#### INPUT DATA
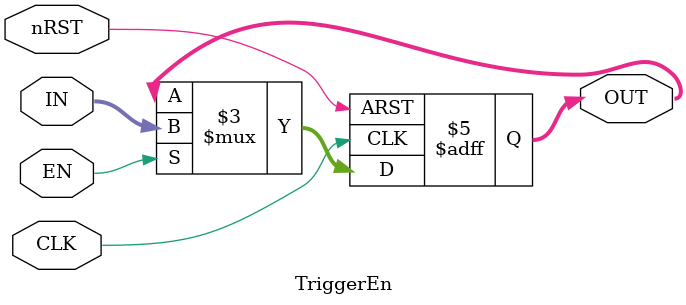
<source format=v>
`timescale 1ns / 1ps
`include "head.v"
module TriggerEn(
    input CLK,
    input EN,
    input [31:0] IN,
    input nRST,
    output reg [31:0] OUT
);
    always@(posedge CLK or negedge nRST) begin
        if (!nRST) begin
            OUT <= 32'b0;
        end else if (EN) begin
            OUT <= IN;
        end
    end
endmodule

</source>
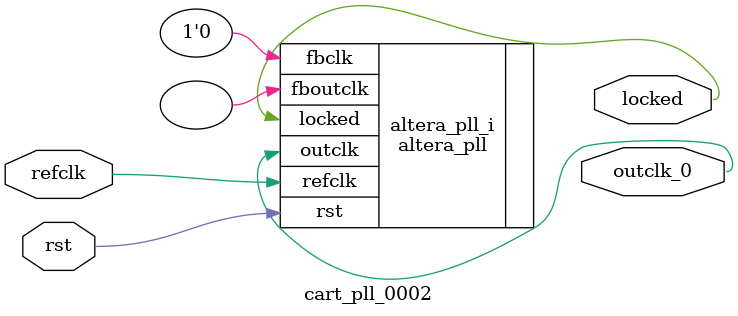
<source format=v>
`timescale 1ns/10ps
module  cart_pll_0002(

	// interface 'refclk'
	input wire refclk,

	// interface 'reset'
	input wire rst,

	// interface 'outclk0'
	output wire outclk_0,

	// interface 'locked'
	output wire locked
);

	altera_pll #(
		.fractional_vco_multiplier("true"),
		.reference_clock_frequency("74.25 MHz"),
		.operation_mode("direct"),
		.number_of_clocks(1),
		.output_clock_frequency0("6.285402 MHz"),
		.phase_shift0("0 ps"),
		.duty_cycle0(50),
		.output_clock_frequency1("0 MHz"),
		.phase_shift1("0 ps"),
		.duty_cycle1(50),
		.output_clock_frequency2("0 MHz"),
		.phase_shift2("0 ps"),
		.duty_cycle2(50),
		.output_clock_frequency3("0 MHz"),
		.phase_shift3("0 ps"),
		.duty_cycle3(50),
		.output_clock_frequency4("0 MHz"),
		.phase_shift4("0 ps"),
		.duty_cycle4(50),
		.output_clock_frequency5("0 MHz"),
		.phase_shift5("0 ps"),
		.duty_cycle5(50),
		.output_clock_frequency6("0 MHz"),
		.phase_shift6("0 ps"),
		.duty_cycle6(50),
		.output_clock_frequency7("0 MHz"),
		.phase_shift7("0 ps"),
		.duty_cycle7(50),
		.output_clock_frequency8("0 MHz"),
		.phase_shift8("0 ps"),
		.duty_cycle8(50),
		.output_clock_frequency9("0 MHz"),
		.phase_shift9("0 ps"),
		.duty_cycle9(50),
		.output_clock_frequency10("0 MHz"),
		.phase_shift10("0 ps"),
		.duty_cycle10(50),
		.output_clock_frequency11("0 MHz"),
		.phase_shift11("0 ps"),
		.duty_cycle11(50),
		.output_clock_frequency12("0 MHz"),
		.phase_shift12("0 ps"),
		.duty_cycle12(50),
		.output_clock_frequency13("0 MHz"),
		.phase_shift13("0 ps"),
		.duty_cycle13(50),
		.output_clock_frequency14("0 MHz"),
		.phase_shift14("0 ps"),
		.duty_cycle14(50),
		.output_clock_frequency15("0 MHz"),
		.phase_shift15("0 ps"),
		.duty_cycle15(50),
		.output_clock_frequency16("0 MHz"),
		.phase_shift16("0 ps"),
		.duty_cycle16(50),
		.output_clock_frequency17("0 MHz"),
		.phase_shift17("0 ps"),
		.duty_cycle17(50),
		.pll_type("General"),
		.pll_subtype("General")
	) altera_pll_i (
		.rst	(rst),
		.outclk	({outclk_0}),
		.locked	(locked),
		.fboutclk	( ),
		.fbclk	(1'b0),
		.refclk	(refclk)
	);
endmodule


</source>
########
--- ASSIGNED TASK ---
Look over the material above and show each line where "wire" appears.

--- ANSWER TO THIS TASK ---
	input wire refclk,
	input wire rst,
	output wire outclk_0,
	output wire locked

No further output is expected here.